Elites of São Paulo and Their Varied Relationships with Public Space

Friday, July 18, 2014: 7:10 PM
Room: 311+312
Distributed Paper
Carolina REQUENA , Political Science, University of São Paulo, Brazil
Telma HOYLER , Political Science, Centro de Estudos da Metropole (CEM/Cebrap), São Paulo, Brazil
The paper examines specific areas in São Paulo where elites cohabit with poorer populations and investigates the different ways they mediate this physical proximity. Our findings indicate that the relationships emerging from these dynamics vary from complete appropriation of public space by the elites to negotiation with other cohabiting social groups.

Until the 1970s, São Paulo’s elites lived in the center of the city. Although they were one of the actors in the metropolis’ macro-segregation configuration, the local literature traditionally emphasized the formation of urban peripheries inhabited homogeneously by poor populations. Recently, however, both quantitative and qualitative research have eloquently pointed to heterogeneous living spaces in São Paulo, indicating that portions of the elite have scattered throughout the metropolis, while others have stayed in the center.

The elite´s varied choices of housing location since the 1980s led to different impacts on public space: some of the groups have closed streets with gates and walls; others have banned sidewalks, and so forth. At the same time, some of the groups that stayed in the center have not materially sealed off contact with other social groups.
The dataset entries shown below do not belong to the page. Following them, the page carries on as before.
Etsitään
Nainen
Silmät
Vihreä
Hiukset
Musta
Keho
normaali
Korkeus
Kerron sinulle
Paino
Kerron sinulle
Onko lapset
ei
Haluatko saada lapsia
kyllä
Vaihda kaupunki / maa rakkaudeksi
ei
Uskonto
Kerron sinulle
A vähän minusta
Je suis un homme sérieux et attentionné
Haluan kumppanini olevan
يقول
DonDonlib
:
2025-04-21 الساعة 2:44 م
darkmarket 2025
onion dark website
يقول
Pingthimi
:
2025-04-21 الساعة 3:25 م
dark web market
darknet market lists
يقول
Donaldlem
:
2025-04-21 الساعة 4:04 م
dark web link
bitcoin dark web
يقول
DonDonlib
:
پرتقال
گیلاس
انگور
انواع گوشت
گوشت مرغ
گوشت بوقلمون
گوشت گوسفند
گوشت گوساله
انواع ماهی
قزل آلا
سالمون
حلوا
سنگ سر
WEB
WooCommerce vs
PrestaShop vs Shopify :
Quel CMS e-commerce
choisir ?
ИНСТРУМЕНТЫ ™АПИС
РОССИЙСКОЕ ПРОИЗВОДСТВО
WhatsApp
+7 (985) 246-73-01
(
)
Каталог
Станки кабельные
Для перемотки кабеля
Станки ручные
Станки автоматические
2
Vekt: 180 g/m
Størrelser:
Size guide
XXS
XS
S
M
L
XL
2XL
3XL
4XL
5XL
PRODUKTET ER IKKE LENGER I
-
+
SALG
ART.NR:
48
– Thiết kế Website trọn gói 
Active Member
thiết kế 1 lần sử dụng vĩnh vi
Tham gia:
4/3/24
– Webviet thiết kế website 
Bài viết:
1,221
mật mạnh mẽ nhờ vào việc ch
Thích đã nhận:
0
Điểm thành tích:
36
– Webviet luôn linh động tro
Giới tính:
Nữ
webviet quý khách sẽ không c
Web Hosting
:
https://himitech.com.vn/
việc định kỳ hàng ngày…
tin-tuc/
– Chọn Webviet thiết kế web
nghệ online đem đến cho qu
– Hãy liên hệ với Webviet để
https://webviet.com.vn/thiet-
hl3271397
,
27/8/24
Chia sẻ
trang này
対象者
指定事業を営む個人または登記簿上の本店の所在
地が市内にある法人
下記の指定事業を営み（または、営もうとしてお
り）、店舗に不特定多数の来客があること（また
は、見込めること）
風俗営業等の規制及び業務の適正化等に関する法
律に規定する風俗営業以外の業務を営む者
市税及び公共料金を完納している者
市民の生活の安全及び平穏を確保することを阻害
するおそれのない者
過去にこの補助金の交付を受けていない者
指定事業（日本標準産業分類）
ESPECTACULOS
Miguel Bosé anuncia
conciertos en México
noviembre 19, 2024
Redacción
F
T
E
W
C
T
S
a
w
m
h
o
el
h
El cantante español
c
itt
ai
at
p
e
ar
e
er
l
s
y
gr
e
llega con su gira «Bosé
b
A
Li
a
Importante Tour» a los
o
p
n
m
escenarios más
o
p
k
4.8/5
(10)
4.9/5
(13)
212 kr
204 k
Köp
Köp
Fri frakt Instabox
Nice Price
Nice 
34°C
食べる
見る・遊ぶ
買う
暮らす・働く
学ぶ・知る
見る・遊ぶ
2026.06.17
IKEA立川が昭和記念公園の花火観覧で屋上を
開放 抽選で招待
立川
Therefore, our aim is to understand how elites view contact with other populations and which role public space plays in the establishment or avoidance of such contact.

We take three methodological steps: (a) using Geographic Information System, we select areas that are inhabited by the 10% richer extract of the population according to the 2010 Census data, provided that these areas also contain poorer populations; (b) conduct and analyze in-depth interviews with members of the elites and label them into groups according to shared lifestyles, as well as social, political and economic insertion; and (c) proceed to describe the relationship each elite group establishes with neighboring populations, focusing on the role of public space.